Berufungsentscheidung - Steuer (Referent) des UFSW vom 05.09.2003, RV/2589-W/02

Nachlassvermögen an Zahlungs statt überlassen, keine Gesamtrechtsnachfolge

Rechtssätze

Keine Rechtssätze vorhanden

Entscheidungstext

Der unabhängige Finanzsenat hat über die Berufungen der Bw., vertreten durch Dr. Clemens Graninger, gegen die gemäß § 295 Abs.1 BAO geänderten Einkommensteuerbescheide für die Jahre 1996 und 1997, den gemäß § 293 b BAO berichtigten Einkommensteuerbescheid 1998 und den Einkommensteuerbescheid 1999 des Finanzamtes für den 2. und 20. Bezirk entschieden:

Die Berufungen werden als unzulässig zurückgewiesen.

Rechtsbelehrung

Gegen diese Entscheidung ist gemäß § 291 der Bundesabgabenordnung (BAO) ein ordentliches Rechtsmittel nicht zulässig. Es steht Ihnen jedoch das Recht zu, innerhalb von sechs Wochen nach Zustellung dieser Entscheidung eine Beschwerde an den Verwaltungsgerichtshof oder den Verfassungsgerichtshof zu erheben. Die Beschwerde an den Verfassungsgerichtshof muss - abgesehen von den gesetzlich bestimmten Ausnahmen - von einem Rechtsanwalt unterschrieben sein. Die Beschwerde an den Verwaltungsgerichtshof muss - abgesehen von den gesetzlich bestimmten Ausnahmen - von einem Rechtsanwalt oder einem Wirtschaftsprüfer unterschrieben sein.

Gemäß § 292 BAO steht der Amtspartei (§ 276 Abs. 7 BAO) das Recht zu, gegen diese Entscheidung innerhalb von sechs Wochen nach Zustellung (Kenntnisnahme) Beschwerde an den Verwaltungsgerichtshof zu erheben.

Entscheidungsgründe

G.B., die Gesellschafterin der Firma B. & Co KG, ist am 13. Dez. 1999 verstorben.

Am 7. Dez. 2000 erging der Beschluss des Bezirksgerichtes Innere Stadt, dass der Nachlass, bestehend aus Aktiven

S

a) Bargeld in Höhe von

20.000,-

b) Kommanditanteil an der Firma B. &CO KG wertlos

-,-

zusammen

20.000,-

dem erblichen Sohn P.B. auf Abschlag der von ihm bezahlten Begräbniskosten an Zahlungsstatt überlassen wird.

Am 22. Aug. 2001 wurde vom steuerlichen Vertreter der Verlassenschaft nach G.B. Berufung gegen die im Spruch genannten Bescheid erhoben.

Über die Berufung wurde erwogen:

Gemäß § 797 ABGB darf niemand eine Erbschaft eigenmächtig in Besitz nehmen.
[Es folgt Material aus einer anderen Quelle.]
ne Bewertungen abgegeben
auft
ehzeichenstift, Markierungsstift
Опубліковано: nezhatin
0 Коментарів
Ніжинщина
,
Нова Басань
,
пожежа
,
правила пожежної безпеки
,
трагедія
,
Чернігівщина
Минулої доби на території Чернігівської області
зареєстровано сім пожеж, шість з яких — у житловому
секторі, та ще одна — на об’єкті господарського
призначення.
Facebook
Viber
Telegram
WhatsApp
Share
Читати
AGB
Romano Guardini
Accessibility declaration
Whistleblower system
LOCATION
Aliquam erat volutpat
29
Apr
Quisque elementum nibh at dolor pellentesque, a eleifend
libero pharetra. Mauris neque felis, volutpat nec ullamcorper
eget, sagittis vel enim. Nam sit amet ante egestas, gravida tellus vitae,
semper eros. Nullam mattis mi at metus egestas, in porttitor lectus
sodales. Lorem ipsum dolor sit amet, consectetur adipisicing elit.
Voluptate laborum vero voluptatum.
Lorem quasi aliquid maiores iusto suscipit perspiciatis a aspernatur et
Das Erbrecht muss vor Gericht verhandelt und von demselben die Einantwortung des Nachlasses, das ist, die Übergabe in den rechtlichen Besitz, bewirkt werden.

Kam es ( wegen Geringfügigkeit des Nachlasses) zu keiner Verlassenschaftsabhandlung und zu keiner Einantwortung, so tritt ein erbrechtlicher Erwerb nicht ein. (ABGB, Dietrich-Tades, § 797, S 808, E 7)

Gemäß § 19 BAO gehen bei Gesamtrechtsnachfolge die sich aus den Abgabenvorschriften ergebenden Rechte und Pflichten des Rechtsvorgängers auf den Rechtsnachfolger über. Für den Umfang der Inanspruchnahme des Rechtsnachfolgers gelten die Bestimmungen des bürgerlichen Rechtes.

Bei der sog. "Abtuung armutshalber" sowie bei der Überlassung des Nachlassvermögens an Zahlungs statt unterbleibt eine Einantwortung (daher keine Gesamtrechtsnachfolge). (BAO-Kommentar, Ritz, § 19 Tz 13)

Im gegenständlichen Fall ist das Nachlass an Zahlung statt überlassen worden. Es gibt daher keinen Gesamtrechtsnachfolger.

Die Berufung war daher als unzulässig zurückzuweisen.